Félix Sardá y Salvany on the Word “Integralists”

Editor’s Introduction

The Catalan priest Félix Sardá y Salvany (1841-1916) is most famous for his book Liberalism is a Sin. One of the first mentions of the word “integralism” [or “integrism”] by the Holy See was in response to El proceso del integrismo, an attack on Don Sardá’s book by Canon Celestino de Pazos.[1] Both books had been sent to the Sacred Congregation for the Index, which responded in 1887 that Pazos’s book should be withdrawn from circulation, and praised Fr. Sardá’s book as its “exposition and defense of the sound doctrine therein set forth with solidity, order, and lucidity.”[2] Liberalism is a Sin, become the vade-mecum of the first political movement to be given the name “integralist,” namely the movement founded by the Carlist writer Ramón Nocedal Romea (1842-1907), when he broke with the mainstream of Carlism, because the Carlist claimant to the throne was making what he considered untenable compromises with liberalism.[3] What exactly was meant by calling this movement integralist? In the Manifesto of Burgos, written by Nocedal and signed by a number of Spanish traditionalist newspapers in 1888, which is seen as the beginning of the Integralist party in Spain, reference is made again and again to the “integrity” of the adherence of the signatories to Catholic doctrine and tradition, to “la integridad y pureza de las doctrinas,”and “la integridad de nuestra doctrina y nuestra intransigencia con los errores modernos,”and so on.[4] This is why they were known as integralists: because of their integral adherence to Catholic doctrine, and their intransigent rejection of modern errors. One of the Catholic teachings to which they were particularly insistent in their adherence (since it was under particular attack at the time) was the teaching on the relation of spiritual and temporal power. The Manifesto of Burgos uses the traditional analogy of body and soul to explain the teaching:

As the body to the soul, so must the state be united and subordinated to the Church, the lesser luminary to the greater, the temporal sword to the spiritual sword, according to the terms and conditions that the Church of God lays down, and are established in our traditional laws.[5]

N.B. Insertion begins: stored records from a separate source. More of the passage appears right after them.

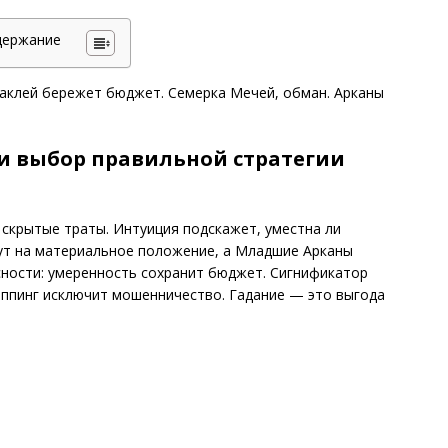
держание
таклей бережет бюджет. Семерка Мечей, обман. Арканы
 и выбор правильной стратегии
скрытые траты. Интуиция подскажет, уместна ли
жут на материальное положение, а Младшие Арканы
сности: умеренность сохранит бюджет. Сигнификатор
оппинг исключит мошенничество. Гадание — это выгода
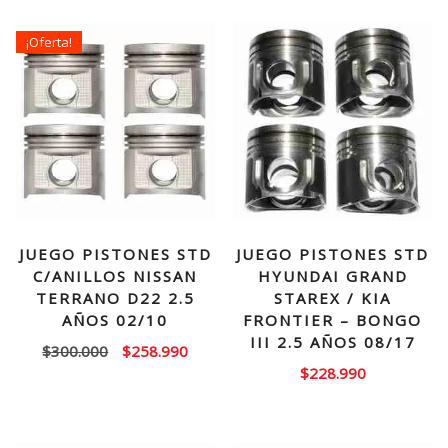
¡Oferta!
JUEGO PISTONES STD
JUEGO PISTONES STD
C/ANILLOS NISSAN
HYUNDAI GRAND
TERRANO D22 2.5
STAREX / KIA
AÑOS 02/10
FRONTIER – BONGO
III 2.5 AÑOS 08/17
El
El
$
300.000
$
258.990
$
228.990
precio
precio
original
actual
era:
es:
$300.000.
$258.990.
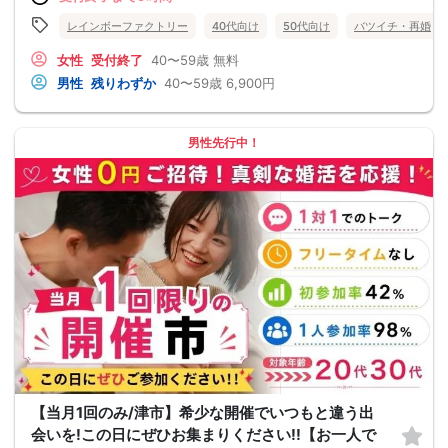
レインボーファクトリー
40代向け
50代向け
バツイチ・再婚
女性
受付終了
40〜59歳
無料
男性
残りわずか
40〜59歳
6,900円
男性先行中！
【当月1回のみ/津市】希少な開催でいつもと違う出
会いを!この日にぜひお集まりください!!【お一人で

In 1889 El Siglo Futuro, the newspaper edited by Nocedal, printed a talk by Don Sardá entitled “¿Integristas?”.[6]Sardá explains that the name integralists is one that was being given to their movement by its enemies, but he argues that they ought to embrace the name. We are pleased to offer a translation of Don Sardá’s talk below.


Integralists?

A Conference read at the Catholic Academy (before Catholic Youth), of Sabadell by Don Felix Sardá y Salvany, Priest, Counselor of the same and Director of the Revista Popular.

Translated by HHG

The Parrot answered pertly,
As with argument conclusive,—
"You are nothing but a Purist,
Of taste foolishly exclusive."—?
"Thanks for the compliment," quoth Magpie, curtly.
(Iriarte, The Two Parrots and the Magpie)

Integralists? Yes, my dear gentlemen, and I accept the name as an honor. It is about this that I have wished to speak to you here at our beloved Academy—after not being able to speak here for a long time—and have thought it fitting to choose as theme for my familiar Conference the present epithet or sobriquet with which it seems our enemies seek to defame us. Under this name I wish to see you present yourself with saintly loftiness and Christian pride. I assure you that, by the grace of God, this is how I am; I am proud of my faith, of my baptism, of my Catholic education and of my Catholic priesthood and of everything it constitutes. Thanks be to Heaven, regarding my mode of being in the supernatural and Christian order.